她說罷疾步走了進去,穿過一道影壁,忽地頓住腳步,隻見在紫薇宮的庭院中,雅婕妤與玉嬪相扶而立,臉色煞白,在庭院中,已有了幾個紫薇宮的宮人被按住打得鮮血淋漓,正在翻來覆去哀嚎。
雲妃坐在樹蔭下的椅子中,臉色凝重鐵青。聶無雙看見雅美人與玉嬪冇事,心中先是鬆了一口氣,但是又皺起秀眉,上前朝著雲妃施禮,冷聲道:“雲妃娘娘白日緊閉宮門,臣妾不知娘娘意欲何為?”
雲妃看了她一眼,冷笑一聲:“你居然來了。本宮還以為你會縮在‘永華殿’裡呢。”
她眼中射出怨毒,猶如淬毒的毒箭,喝道:“來人,拿下聶無雙!這一乾人等都是要謀害本宮的主謀同謀!”
她話音剛落,兩旁帶來的宮人一聲呼喝就上前要拽住聶無雙。
聶無雙看準撲來的宮人,“啪!”地一聲一巴掌狠狠扇了他跌個踉蹌。
“大膽!本宮是你等賤婢可以碰的?!”聶無雙喝道:“國有國法,宮有宮規,六品以上含六品宮妃若有罪,應交與宮正司論罪,不得私自刑囚!有違逆者視同其罪!”
她站在庭中,挺立如劍筆直,麵罩寒霜,凜然不可犯。所有的人都怔住,不敢再上前。
聶無雙環視了四周,把目光定在雲妃臉上,似笑非笑地問:“雲妃娘娘,您說臣妾說的對不對?!”
雲妃被她的犀利如刀的目光逼得一縮,隨後又想起什麼,冷傲地一挺胸脯站起身來:“聶無雙,你彆以為拿宮規就可以壓住本宮,今日,本宮就是要在這裡審個清楚明白!”

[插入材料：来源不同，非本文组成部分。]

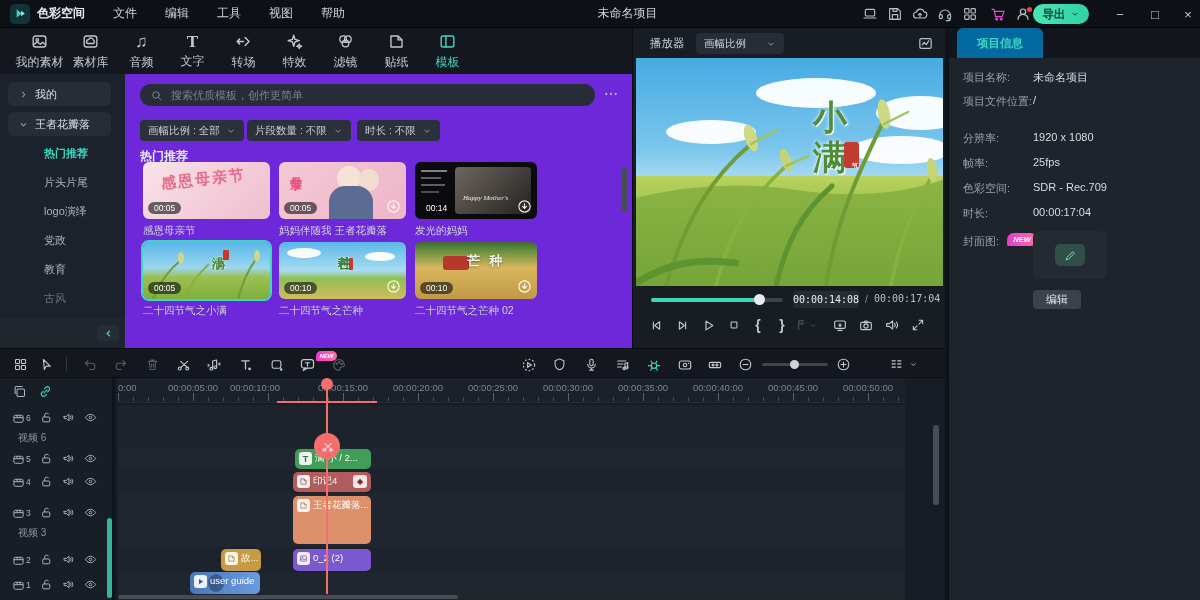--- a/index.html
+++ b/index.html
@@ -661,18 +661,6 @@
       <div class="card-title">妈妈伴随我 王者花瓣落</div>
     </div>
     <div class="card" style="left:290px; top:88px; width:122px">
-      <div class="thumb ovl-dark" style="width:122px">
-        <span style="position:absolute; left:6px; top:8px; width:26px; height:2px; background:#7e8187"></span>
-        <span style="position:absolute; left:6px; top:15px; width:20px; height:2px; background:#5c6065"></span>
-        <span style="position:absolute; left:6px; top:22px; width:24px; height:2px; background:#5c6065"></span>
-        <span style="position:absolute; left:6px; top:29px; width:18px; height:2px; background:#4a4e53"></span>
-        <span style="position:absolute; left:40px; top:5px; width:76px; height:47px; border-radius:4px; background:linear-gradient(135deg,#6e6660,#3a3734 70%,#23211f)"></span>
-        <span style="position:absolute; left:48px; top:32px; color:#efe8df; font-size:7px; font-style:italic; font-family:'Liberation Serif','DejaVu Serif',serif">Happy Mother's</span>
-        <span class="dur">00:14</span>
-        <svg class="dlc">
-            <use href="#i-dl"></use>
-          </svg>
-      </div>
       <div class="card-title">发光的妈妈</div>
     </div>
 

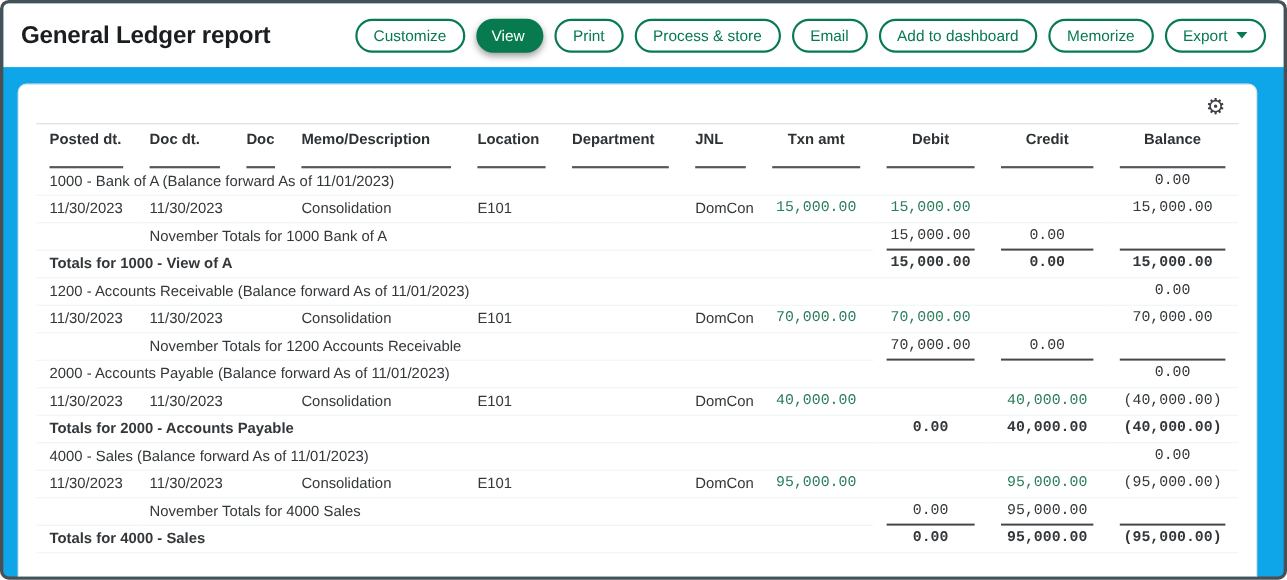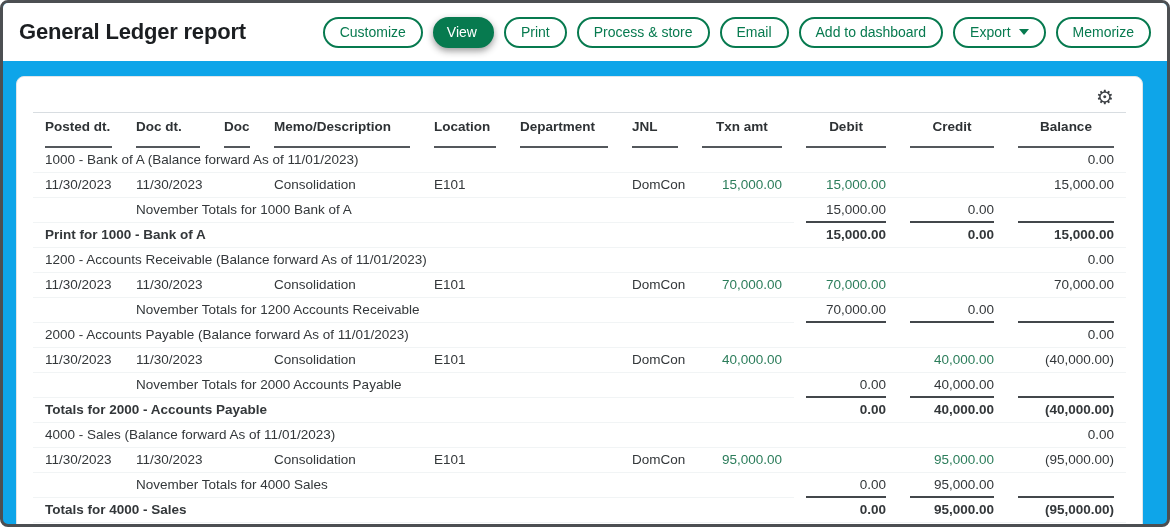--- a/index.html
+++ b/index.html
@@ -96,11 +96,11 @@
       <button class="btn">Process &amp; store</button>
       <button class="btn">Email</button>
       <button class="btn">Add to dashboard</button>
+      <button class="btn">Memorize</button>
       <button class="btn">
         <span>Export</span>
         <span class="caret"></span>
       </button>
-      <button class="btn">Memorize</button>
     </div>
   </div>
 

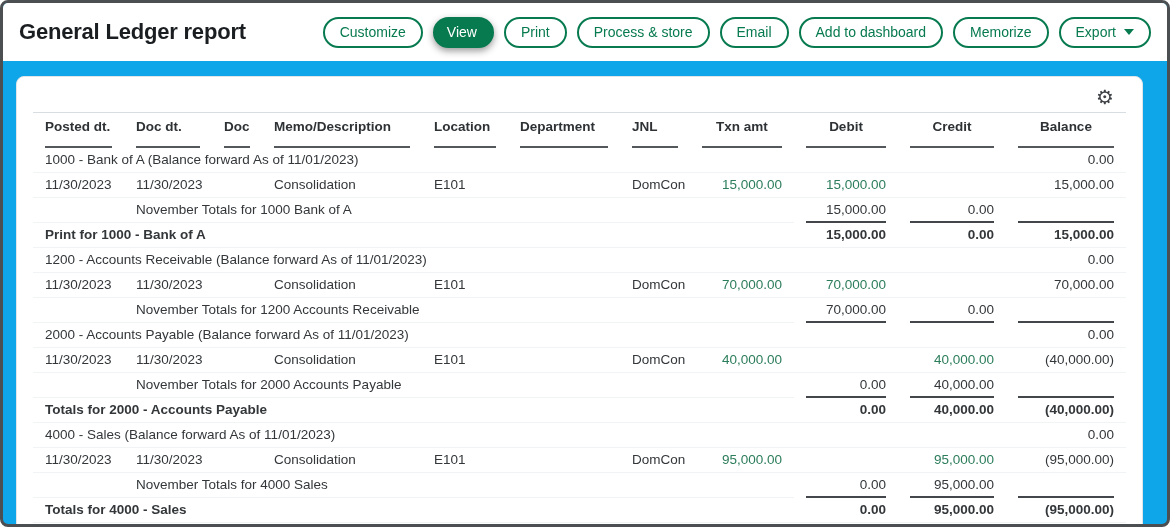--- a/index.html
+++ b/index.html
@@ -67,7 +67,7 @@
     padding: 0 12px; text-align: left; font-size: 13.5px; color: #2e3235;
     font-weight: bold; white-space: nowrap;
   }
-  th > div { border-bottom: 2px solid #54585c; padding: 6px 0 12px 0; }
+  th > div { border-bottom: 2px solid #54585c; padding: 6px 0 17px 0; }
   th.num { text-align: center; }
   td {
     padding: 0 12px; height: 24px; line-height: 24px;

她口氣中的囂張令玉嬪氣得發笑:“好個清楚明白!慕容芙!你今天不過是想來這紫薇宮裡撒野而已!你有本事就衝我來!咳咳……”
她說到一半,不由連連咳嗽,聶無雙知道她宿疾未好,又性子直拗,在這裡根本不是有備而來雲妃的對手。
想著她連忙上前,為玉嬪撫背:“玉姐姐不要說了,你多說無益。”
一旁的雅婕妤早就已經嚇得臉色煞白,但是尚還能支撐,她感激看向聶無雙:“聶姐姐,是我連累了你了。”
聶無雙按了她的手,示意冇事。楊直勸她的對,她今天過來搞不好不但保不了雅婕妤與玉嬪,說不定還會被牽扯進去,實在是得不償失。